Terry Shaw was a road and track racer himself (and still coaches the noob sessions at the velodrome), so I'm not surprised at his racer bias in fittings, but nonetheless, they do a great job with maintenance, wheel building, etc., so for that stuff, they should still be fine. I also like George over at Slough's. I do almost all my own wrenching, but when I have a tough problem that requires specialty tools, I almost always go to one of these two shops and have never been disappointed.


----------



## grrrah (Jul 22, 2005)

smw said:


> I just started going there recently. So far so good. I know the manager there is fairly new. Very knowledgable though. For my mt biking stuff I use TrailHead and Passion, I seem to have to shop around for roadie stuff, but yes Sun has been good to me and they have also given me discounts. I think as they get to know you the better they get.


hmm.. hey sean, The wrenching at sun is good. I don't really care fore the new manager. Sun used to be my LBS when Mike was still there, but he moved to (forgot the name) in Palo Alto now. Ive gone back to sun a couple times since, and have recieved similar treatment to Stumpy_Steve. Sun does have a bunch of small parts crammed in their inventory, so I go back when looking for specific parts, but the last time, I knew exactly what I wanted, and the new mgr was trying to tell me different. And yes, the more they know you, the better they treat you.. too bad I always dealt with Mike.

as for wheelaway, my experiences pretty much echo others here. only been there for parts, but seem like a good shop.


----------



## CrankyMonkey (Jul 8, 2007)

I'm not to crazy with Summit, every time I get my MTB back from them something is always screwed up. They are the main reason I ended up learning how to wrench on my own bikes. The best thing you could do is get a bike stand, some tools and a good maintenance book. Bikes are simple machines and really easy to work on.

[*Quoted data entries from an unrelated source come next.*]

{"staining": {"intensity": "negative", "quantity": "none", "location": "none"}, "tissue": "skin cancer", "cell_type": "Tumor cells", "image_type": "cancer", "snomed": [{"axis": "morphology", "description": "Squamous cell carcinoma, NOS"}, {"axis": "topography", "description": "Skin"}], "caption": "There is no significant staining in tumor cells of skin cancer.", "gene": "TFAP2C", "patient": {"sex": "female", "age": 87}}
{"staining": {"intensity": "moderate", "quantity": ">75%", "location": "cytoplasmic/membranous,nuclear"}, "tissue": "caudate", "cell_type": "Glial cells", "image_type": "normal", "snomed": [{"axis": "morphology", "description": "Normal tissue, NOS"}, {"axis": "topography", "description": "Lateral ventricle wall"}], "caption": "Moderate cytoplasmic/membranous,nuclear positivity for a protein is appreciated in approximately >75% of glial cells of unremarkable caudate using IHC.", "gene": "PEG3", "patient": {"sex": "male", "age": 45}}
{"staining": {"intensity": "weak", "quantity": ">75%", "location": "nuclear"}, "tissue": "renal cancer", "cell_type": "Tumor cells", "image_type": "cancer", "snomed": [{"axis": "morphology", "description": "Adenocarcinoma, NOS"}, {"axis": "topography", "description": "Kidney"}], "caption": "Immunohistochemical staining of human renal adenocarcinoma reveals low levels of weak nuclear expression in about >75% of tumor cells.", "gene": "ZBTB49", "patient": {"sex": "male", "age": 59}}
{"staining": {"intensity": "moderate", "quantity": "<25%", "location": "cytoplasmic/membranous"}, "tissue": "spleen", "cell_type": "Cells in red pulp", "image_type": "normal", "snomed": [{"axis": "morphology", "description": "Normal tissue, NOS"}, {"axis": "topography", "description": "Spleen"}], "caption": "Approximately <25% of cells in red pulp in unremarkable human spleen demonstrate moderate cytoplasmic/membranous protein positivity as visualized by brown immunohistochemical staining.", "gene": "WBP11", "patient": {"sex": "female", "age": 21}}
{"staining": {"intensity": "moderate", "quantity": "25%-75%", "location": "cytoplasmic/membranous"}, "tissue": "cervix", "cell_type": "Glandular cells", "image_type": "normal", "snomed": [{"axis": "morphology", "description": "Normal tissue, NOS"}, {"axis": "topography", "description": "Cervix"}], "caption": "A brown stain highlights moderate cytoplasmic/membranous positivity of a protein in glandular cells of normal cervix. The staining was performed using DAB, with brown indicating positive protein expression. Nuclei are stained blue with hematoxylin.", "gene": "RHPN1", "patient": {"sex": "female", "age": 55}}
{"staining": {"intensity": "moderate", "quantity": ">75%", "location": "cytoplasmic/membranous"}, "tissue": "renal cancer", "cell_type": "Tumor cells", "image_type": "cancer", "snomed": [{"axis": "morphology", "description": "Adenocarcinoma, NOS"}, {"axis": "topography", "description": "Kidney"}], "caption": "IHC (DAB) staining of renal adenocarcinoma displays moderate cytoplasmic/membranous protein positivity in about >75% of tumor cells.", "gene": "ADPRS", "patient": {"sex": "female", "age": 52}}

I've heard good things about Willow Glen and Cupertino Bikes. I would also check out Calabasas in Cupertino, I just bought a threaded freewheel from them and they seemed really cool. What about Mike's Bikes? I've yet to visit them but I just saw a commercial on TDF.


----------



## CrankyMonkey (Jul 8, 2007)

I've had good experiences with the Bike Doctor too: www.thebikedoctor.net. His prices are extremely fair, his work is top notch and he turns around your bike the same day. You can also drop it off at one of his corporate repair days to avoid the house call fee.


----------